## Source text
__________

Phase diagram of training dynamics in deep neural networks: effect of learning rate, depth, and width

Dayal Singh Kalra; Maissam Barkeshli

Phase diagram of training dynamics in deep neural networks: effect of learning rate, depth, and width

ORAL

Abstract

We systematically analyze optimization dynamics in deep feed-forward neural networks (DNNs) trained with stochastic gradient descent (SGD) over long time scales and study carefully the effect of learning rate, depth, and width of the neural network. By analyzing the top eigenvalue λ_t of the Hessian of the loss, which is a proxy for sharpness, we find that the dynamics can show four distinct regimes: (i) an early time transient regime, (ii) an intermediate saturation regime, (iii) a progressive sharpening regime, and finally (iv) a late time ``edge of stability" regime. The early and intermediate regimes (i) and (ii) exhibit a rich phase diagram depending on learning rate η = c / λ₀, depth d and width w. We identify four critical values of c: c_critical, c_loss, c_sharp, c_max, which separate qualitatively distinct phenomena. In particular, we discover a regime c_critical < c < c_loss, which opens up with increasing d/w, in which the sharpness decreases significantly but without an initial increase in the loss, violating the simple picture of catapulting out of a local basin and into a wider one by traversing up a barrier. Our results have important implications for the question of how to scale learning rate as the DNN depth and width are increased in order to remain in the same phase of learning.

__________

(Extracted data entries)
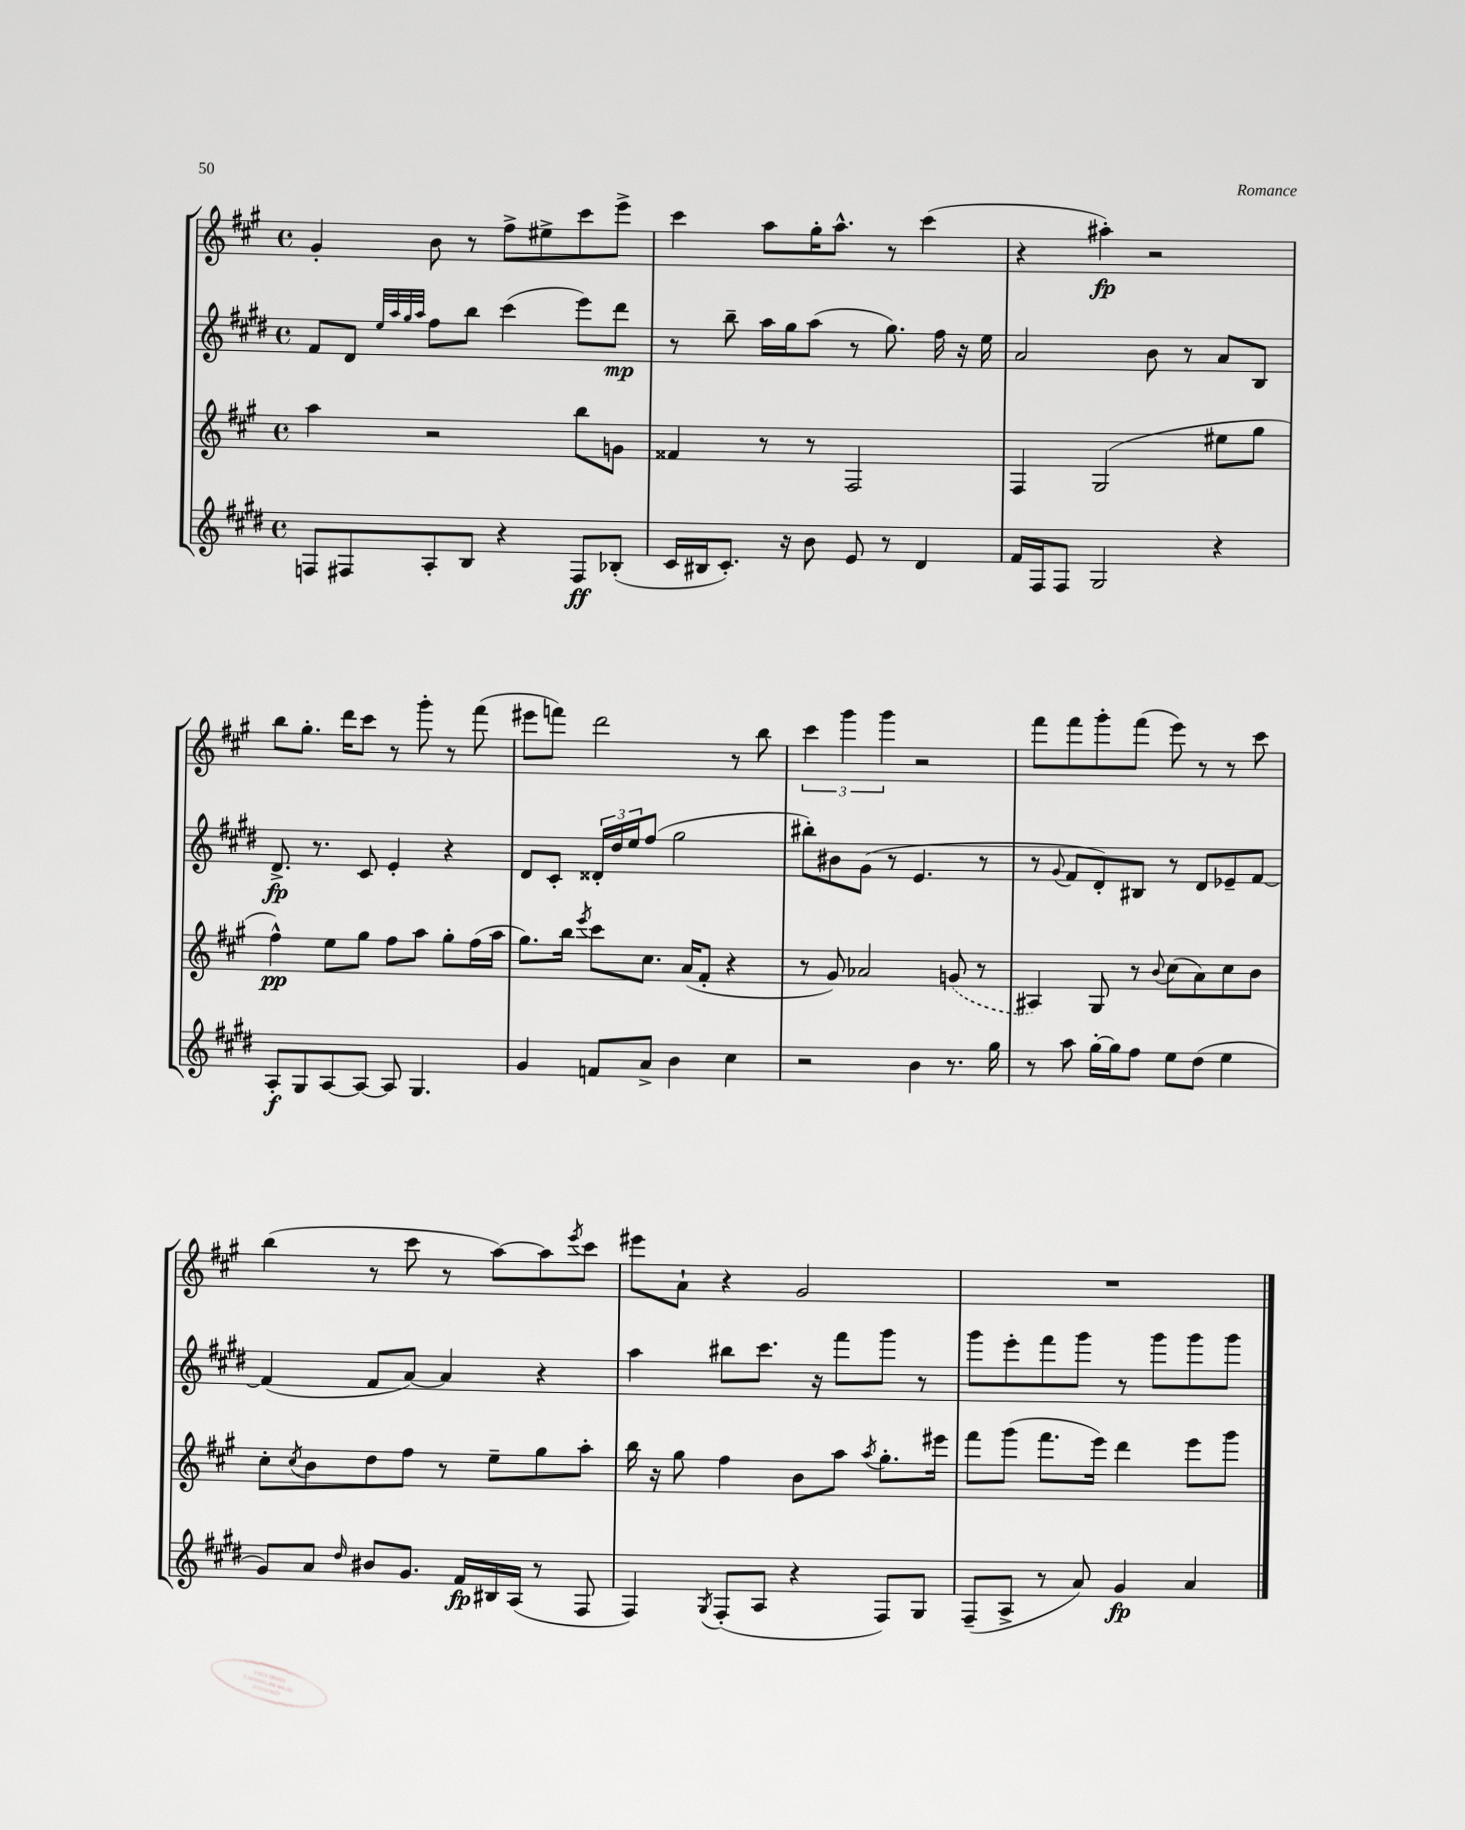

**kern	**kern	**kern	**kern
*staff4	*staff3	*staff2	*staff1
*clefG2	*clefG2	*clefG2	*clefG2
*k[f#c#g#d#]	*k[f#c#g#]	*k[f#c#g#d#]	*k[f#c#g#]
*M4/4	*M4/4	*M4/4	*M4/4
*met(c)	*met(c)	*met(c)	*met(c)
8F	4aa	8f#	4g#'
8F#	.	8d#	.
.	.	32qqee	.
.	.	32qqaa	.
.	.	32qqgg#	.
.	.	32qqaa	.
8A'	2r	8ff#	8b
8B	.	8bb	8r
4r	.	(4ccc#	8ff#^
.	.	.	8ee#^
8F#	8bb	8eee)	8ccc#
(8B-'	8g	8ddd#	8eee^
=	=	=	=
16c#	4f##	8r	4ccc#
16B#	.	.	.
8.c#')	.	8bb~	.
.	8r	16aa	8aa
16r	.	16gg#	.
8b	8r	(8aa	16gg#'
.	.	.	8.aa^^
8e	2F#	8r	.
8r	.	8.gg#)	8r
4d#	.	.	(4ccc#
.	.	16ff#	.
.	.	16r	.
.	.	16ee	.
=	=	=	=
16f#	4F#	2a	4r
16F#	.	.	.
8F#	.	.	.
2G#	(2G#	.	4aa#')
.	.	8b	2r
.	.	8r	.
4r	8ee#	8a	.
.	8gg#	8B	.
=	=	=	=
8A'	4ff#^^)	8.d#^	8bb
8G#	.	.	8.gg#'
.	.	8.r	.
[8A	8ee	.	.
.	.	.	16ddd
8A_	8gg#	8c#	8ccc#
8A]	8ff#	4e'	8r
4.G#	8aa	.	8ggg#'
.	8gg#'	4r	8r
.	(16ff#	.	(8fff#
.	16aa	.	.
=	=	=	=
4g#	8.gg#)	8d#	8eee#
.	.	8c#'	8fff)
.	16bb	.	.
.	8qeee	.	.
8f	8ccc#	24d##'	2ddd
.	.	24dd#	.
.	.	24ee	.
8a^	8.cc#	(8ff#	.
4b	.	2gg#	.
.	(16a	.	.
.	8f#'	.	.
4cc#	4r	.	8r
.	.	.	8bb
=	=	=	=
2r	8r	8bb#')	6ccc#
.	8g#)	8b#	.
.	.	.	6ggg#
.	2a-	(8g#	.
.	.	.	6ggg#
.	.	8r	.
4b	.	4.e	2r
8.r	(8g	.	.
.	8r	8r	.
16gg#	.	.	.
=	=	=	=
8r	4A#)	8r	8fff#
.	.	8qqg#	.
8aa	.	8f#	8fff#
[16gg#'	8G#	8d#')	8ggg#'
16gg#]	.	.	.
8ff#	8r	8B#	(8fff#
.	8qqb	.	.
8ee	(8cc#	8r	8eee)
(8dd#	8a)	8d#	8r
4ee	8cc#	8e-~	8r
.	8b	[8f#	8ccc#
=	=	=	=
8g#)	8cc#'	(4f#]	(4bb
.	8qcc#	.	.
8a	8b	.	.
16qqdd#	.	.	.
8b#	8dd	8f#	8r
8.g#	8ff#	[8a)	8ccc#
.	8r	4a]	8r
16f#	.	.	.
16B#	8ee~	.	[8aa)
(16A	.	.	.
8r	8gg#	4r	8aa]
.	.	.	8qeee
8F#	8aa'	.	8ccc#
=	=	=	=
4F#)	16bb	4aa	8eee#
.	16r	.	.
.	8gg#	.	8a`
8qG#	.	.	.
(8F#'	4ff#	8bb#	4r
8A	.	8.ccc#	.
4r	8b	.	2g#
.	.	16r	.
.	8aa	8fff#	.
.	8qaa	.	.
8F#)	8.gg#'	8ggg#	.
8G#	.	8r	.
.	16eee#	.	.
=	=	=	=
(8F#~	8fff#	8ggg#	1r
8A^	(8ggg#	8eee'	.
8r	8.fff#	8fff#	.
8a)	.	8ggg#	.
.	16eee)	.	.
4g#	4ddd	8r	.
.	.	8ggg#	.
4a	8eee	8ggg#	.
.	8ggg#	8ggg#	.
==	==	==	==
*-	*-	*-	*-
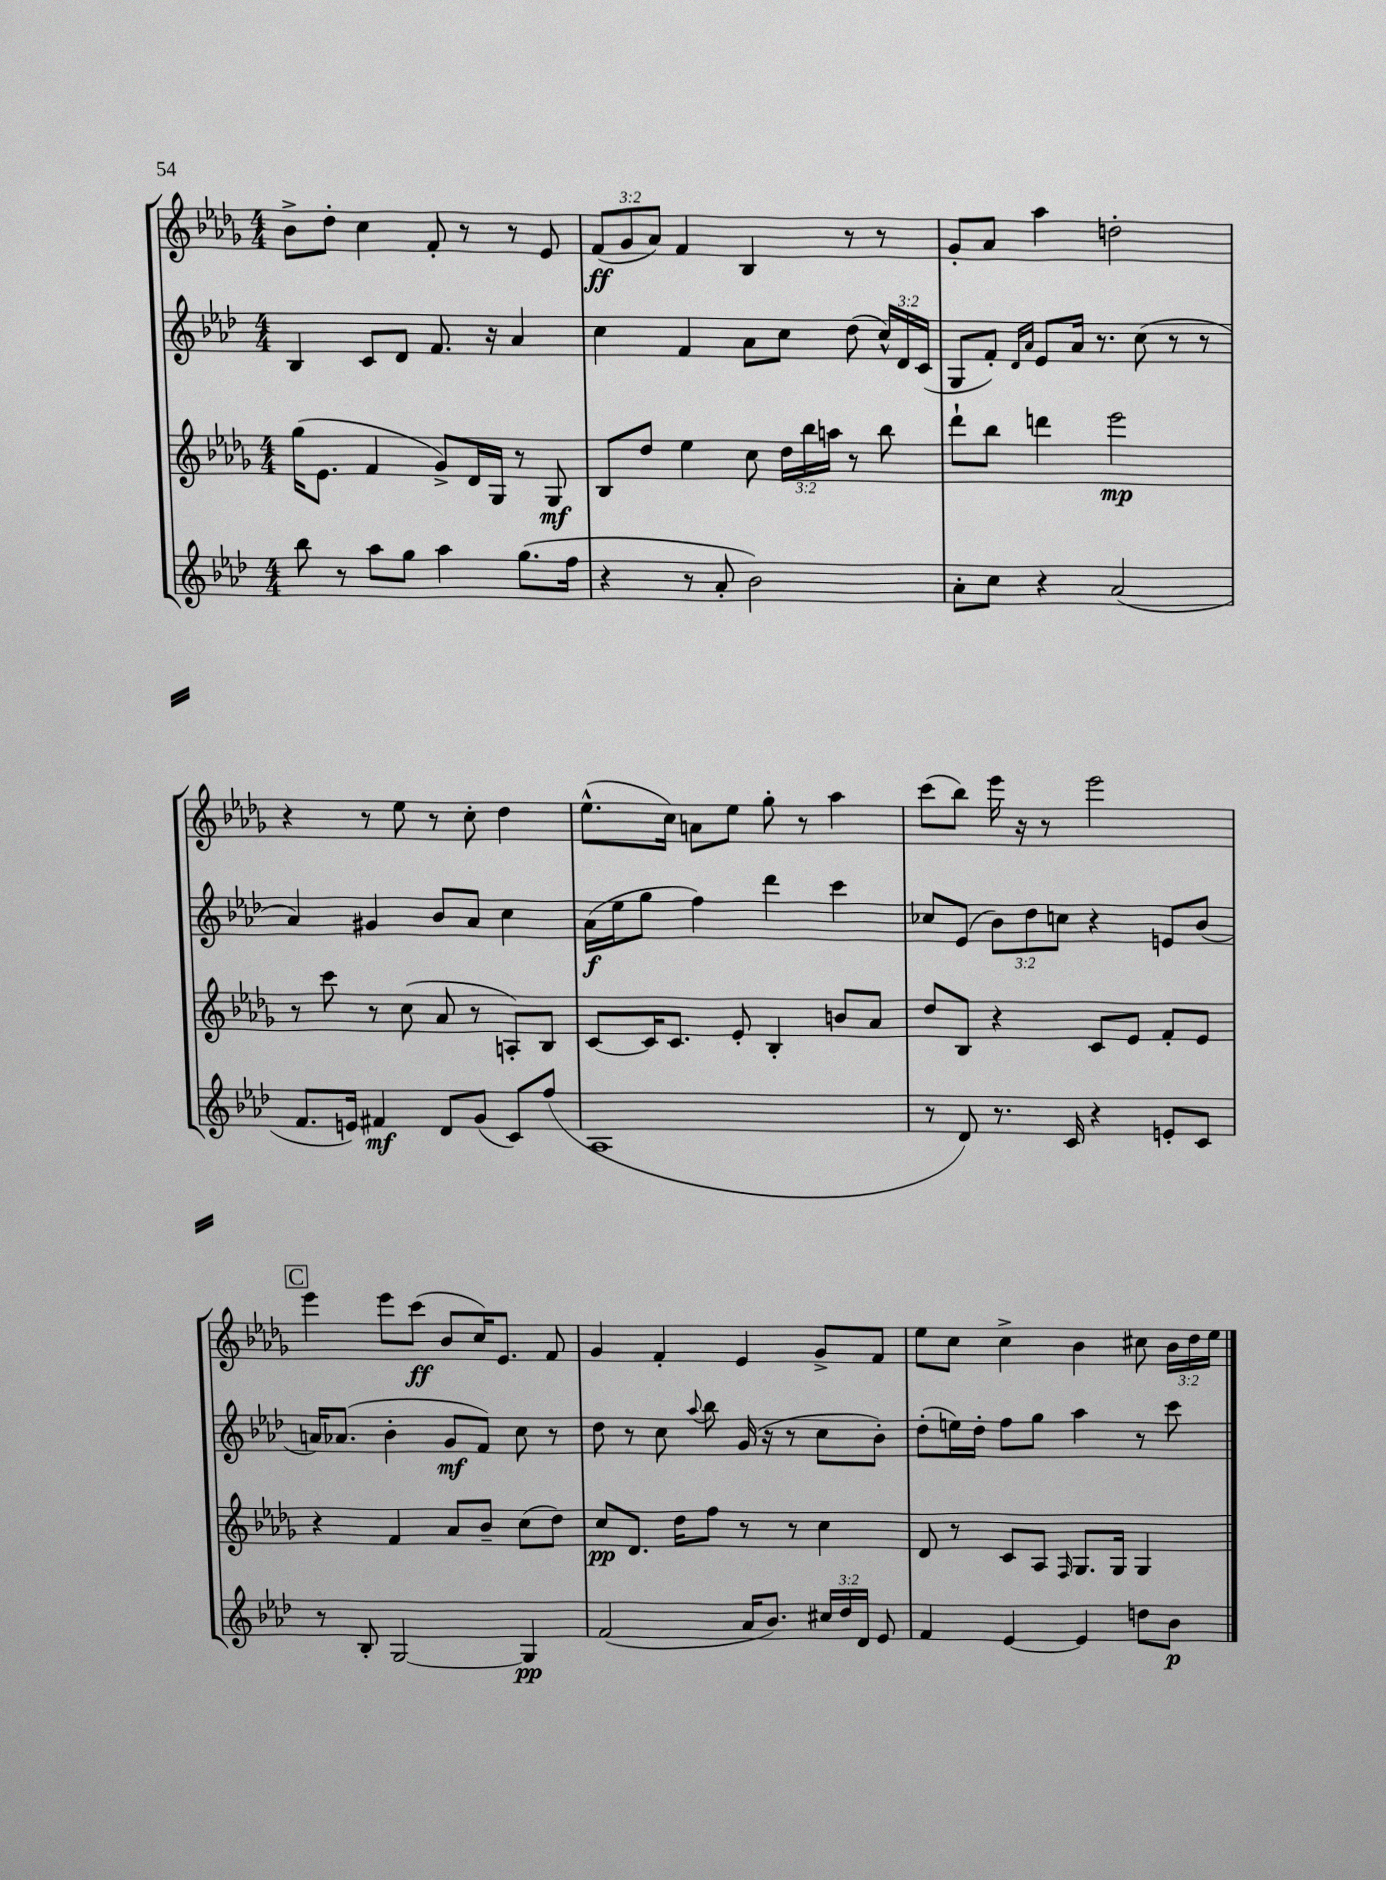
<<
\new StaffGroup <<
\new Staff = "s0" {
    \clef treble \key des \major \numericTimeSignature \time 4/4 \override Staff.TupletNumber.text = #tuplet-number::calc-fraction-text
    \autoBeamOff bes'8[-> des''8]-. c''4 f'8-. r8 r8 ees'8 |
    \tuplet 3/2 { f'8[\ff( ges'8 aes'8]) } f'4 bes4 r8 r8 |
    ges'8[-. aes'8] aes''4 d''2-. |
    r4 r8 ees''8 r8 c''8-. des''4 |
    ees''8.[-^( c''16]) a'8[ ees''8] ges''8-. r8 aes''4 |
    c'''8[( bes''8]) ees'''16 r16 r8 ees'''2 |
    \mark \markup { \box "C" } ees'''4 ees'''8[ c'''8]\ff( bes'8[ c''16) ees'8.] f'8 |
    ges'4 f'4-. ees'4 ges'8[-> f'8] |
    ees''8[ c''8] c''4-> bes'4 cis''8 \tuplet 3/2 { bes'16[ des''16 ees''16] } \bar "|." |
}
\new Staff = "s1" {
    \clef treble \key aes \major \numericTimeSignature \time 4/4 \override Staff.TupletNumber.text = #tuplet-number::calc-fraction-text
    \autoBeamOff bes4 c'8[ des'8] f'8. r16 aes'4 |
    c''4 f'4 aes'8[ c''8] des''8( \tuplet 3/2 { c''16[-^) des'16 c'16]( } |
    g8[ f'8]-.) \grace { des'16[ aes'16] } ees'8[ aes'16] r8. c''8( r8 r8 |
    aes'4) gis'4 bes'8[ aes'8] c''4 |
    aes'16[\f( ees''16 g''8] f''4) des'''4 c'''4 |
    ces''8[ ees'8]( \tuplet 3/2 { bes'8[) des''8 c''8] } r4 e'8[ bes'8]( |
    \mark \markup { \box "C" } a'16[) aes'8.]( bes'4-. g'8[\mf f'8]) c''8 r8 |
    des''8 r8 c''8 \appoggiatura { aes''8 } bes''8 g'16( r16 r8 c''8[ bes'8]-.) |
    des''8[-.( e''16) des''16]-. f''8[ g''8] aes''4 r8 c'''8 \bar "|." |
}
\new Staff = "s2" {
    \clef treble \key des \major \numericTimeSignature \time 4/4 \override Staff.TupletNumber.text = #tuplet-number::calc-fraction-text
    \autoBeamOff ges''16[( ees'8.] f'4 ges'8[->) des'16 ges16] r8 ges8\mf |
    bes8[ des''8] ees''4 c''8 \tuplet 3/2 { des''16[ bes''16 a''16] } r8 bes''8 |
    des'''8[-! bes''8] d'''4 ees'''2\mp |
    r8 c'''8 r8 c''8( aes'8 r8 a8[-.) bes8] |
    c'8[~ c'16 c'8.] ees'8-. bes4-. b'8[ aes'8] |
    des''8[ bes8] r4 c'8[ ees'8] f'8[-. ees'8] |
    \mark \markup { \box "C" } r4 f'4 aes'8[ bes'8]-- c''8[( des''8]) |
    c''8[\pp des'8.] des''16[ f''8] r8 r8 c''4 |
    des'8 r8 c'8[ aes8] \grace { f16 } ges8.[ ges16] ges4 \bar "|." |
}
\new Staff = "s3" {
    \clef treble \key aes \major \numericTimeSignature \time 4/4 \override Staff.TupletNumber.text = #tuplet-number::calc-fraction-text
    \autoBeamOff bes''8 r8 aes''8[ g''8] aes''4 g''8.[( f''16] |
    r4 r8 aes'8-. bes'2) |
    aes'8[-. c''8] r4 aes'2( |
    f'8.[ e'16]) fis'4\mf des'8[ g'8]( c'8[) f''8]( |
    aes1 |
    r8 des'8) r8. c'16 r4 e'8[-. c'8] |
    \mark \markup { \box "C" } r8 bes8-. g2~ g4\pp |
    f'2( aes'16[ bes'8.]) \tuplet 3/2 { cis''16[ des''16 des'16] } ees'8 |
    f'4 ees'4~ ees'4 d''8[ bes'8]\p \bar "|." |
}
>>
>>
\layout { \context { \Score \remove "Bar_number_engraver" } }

__________

## Task
According to the abstract on training dynamics in deep neural networks, what quantity is analyzed as a proxy for sharpness?

## Written response
The top eigenvalue λ_t of the Hessian of the loss.